Could you transcribe each record below exactly as written, setting the pictures aside?

#### INFORMATION:
▬▬▬▬▬▬▬▬▬▬
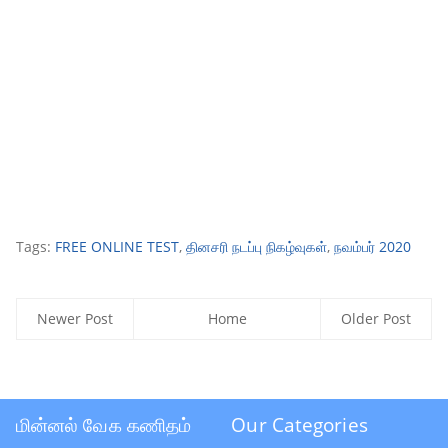
Tags:
FREE ONLINE TEST
,
தினசரி நடப்பு நிகழ்வுகள்
,
நவம்பர் 2020
Newer Post
Home
Older Post
மின்னல் வேக கணிதம்
Our Categories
▬▬▬▬▬▬▬▬▬▬
#### RESULT:
Tags:
FREE ONLINE TEST
,
தினசரி நடப்பு நிகழ்வுகள்
,
நவம்பர் 2020
Newer Post
Home
Older Post
மின்னல் வேக கணிதம்
Our Categories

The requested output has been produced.